Governo Lula revê estratégia de comunicação sobre caso Master após pesquisas apontarem alta preocupação com corrupção
Da Redação
Integrantes do governo do presidente Luiz Inácio Lula da Silva (PT) decidiram reavaliar a estratégia de comunicação adotada em relação ao caso Master após pesquisas de opinião indicarem que a corrupção voltou ao topo das preocupações dos brasileiros, ao lado da segurança pública.
Segundo a Folha de S. Paulo, aliados do presidente indicam que levantamentos recentes mostraram que as investigações, embora conduzidas por órgãos federais, reforçaram na percepção popular a associação do problema à atual gestão. A avaliação interna é de que o tema deixou de ser um trunfo político e passou a representar risco de desgaste.
Lula vinha adotando tom contundente sobre o caso em declarações públicas, afirmando que as apurações chegaram aos “magnatas do crime” e defendendo que as investigações avancem para esclarecer relações entre o banco Master e o Banco de Brasília (BRB).
Orientação para afastamento
Ainda de acordo com a Folha, a nova diretriz no Palácio do Planalto é orientar ministros a evitar declarações sobre o caso, sob o argumento de que o governo não deve se envolver em eventual tensão entre o Supremo Tribunal Federal (STF) e a Polícia Federal.
Ministros da Corte reagiram a um relatório da PF que mencionou o ministro Dias Toffoli, então relator do processo. Após a divulgação do documento e pressão nos bastidores, Toffoli deixou a relatoria. O caso passou ao ministro André Mendonça, indicado pelo ex-presidente Jair Bolsonaro (PL).
Na avaliação de interlocutores de Lula, a troca do relator reduz suspeitas de eventual interferência do Planalto, já que Toffoli foi indicado ao STF pelo próprio Lula em 2009.
Mudança de foco
O governo deve manter apoio institucional às investigações conduzidas pelo Banco Central, pela Polícia Federal e pela Receita Federal, ressaltando que as apurações foram iniciadas na atual gestão. No entanto, o caso não deve mais ocupar espaço central nos discursos oficiais.

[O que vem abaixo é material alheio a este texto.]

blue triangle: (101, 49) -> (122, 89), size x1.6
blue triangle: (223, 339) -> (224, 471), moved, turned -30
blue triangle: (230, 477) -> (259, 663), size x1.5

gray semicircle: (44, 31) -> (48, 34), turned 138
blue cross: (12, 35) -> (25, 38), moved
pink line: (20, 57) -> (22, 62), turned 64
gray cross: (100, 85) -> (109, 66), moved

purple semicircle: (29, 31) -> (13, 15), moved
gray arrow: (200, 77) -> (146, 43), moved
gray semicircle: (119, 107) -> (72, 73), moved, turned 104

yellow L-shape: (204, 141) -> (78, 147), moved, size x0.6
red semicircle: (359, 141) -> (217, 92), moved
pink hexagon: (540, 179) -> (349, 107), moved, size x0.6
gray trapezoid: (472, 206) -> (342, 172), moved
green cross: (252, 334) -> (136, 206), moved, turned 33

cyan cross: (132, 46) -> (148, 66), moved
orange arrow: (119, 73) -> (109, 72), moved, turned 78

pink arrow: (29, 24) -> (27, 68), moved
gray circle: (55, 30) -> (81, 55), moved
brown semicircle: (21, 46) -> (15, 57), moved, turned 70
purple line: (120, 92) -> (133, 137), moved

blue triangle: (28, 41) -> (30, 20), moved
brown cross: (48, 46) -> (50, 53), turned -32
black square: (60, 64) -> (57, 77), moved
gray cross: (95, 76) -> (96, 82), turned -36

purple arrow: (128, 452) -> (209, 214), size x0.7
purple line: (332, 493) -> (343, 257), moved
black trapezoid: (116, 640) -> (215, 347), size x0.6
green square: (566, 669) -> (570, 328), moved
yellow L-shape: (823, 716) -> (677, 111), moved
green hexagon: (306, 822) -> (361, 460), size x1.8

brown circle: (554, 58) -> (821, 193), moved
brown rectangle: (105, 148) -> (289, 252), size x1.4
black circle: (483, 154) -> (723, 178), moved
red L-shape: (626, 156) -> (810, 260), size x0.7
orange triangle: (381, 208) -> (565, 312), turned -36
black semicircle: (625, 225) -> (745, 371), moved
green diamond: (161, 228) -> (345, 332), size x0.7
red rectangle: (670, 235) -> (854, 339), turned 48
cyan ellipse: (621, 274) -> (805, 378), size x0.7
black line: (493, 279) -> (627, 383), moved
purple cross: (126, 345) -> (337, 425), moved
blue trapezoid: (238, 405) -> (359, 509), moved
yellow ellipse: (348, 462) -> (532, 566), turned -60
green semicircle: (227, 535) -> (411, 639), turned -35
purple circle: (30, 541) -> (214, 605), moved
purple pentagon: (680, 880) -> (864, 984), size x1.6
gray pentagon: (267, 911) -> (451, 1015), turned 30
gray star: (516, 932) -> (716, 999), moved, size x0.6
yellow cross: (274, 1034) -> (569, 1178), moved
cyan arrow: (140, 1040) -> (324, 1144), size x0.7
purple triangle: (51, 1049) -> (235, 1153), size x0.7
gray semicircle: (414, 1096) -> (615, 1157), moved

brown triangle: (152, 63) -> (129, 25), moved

Aliados defendem que o combate à corrupção seja tratado como política permanente de Estado, e não como agenda político-eleitoral. Parte do núcleo governista também propõe redirecionar a comunicação para pautas econômicas, como a taxação de setores de maior renda para financiar programas sociais.
Potencial de desgaste
Nos bastidores, integrantes do PT e do Judiciário, conforme relatado pela Folha, avaliam que o caso Master pode se transformar em grande escândalo político devido às conexões do ex-banqueiro Daniel Vorcaro com lideranças do centrão, como o senador Ciro Nogueira (PP-PI) e Antonio Rueda, presidente do União Brasil.
O banco também manteve relações com figuras próximas ao governo. O ex-sócio de Vorcaro, Augusto Lima, teve vínculos com o ministro da Casa Civil, Rui Costa, e com o senador Jaques Wagner (PT-BA), em iniciativas na Bahia.
A possibilidade de desgaste reacende um histórico sensível para o PT. O partido foi atingido por escândalos como o mensalão e a Operação Lava Jato, que resultou na prisão de Lula em 2018. Embora o presidente tenha obtido posteriormente decisões judiciais favoráveis e retornado ao cargo, adversários continuam explorando o discurso de corrupção contra a legenda.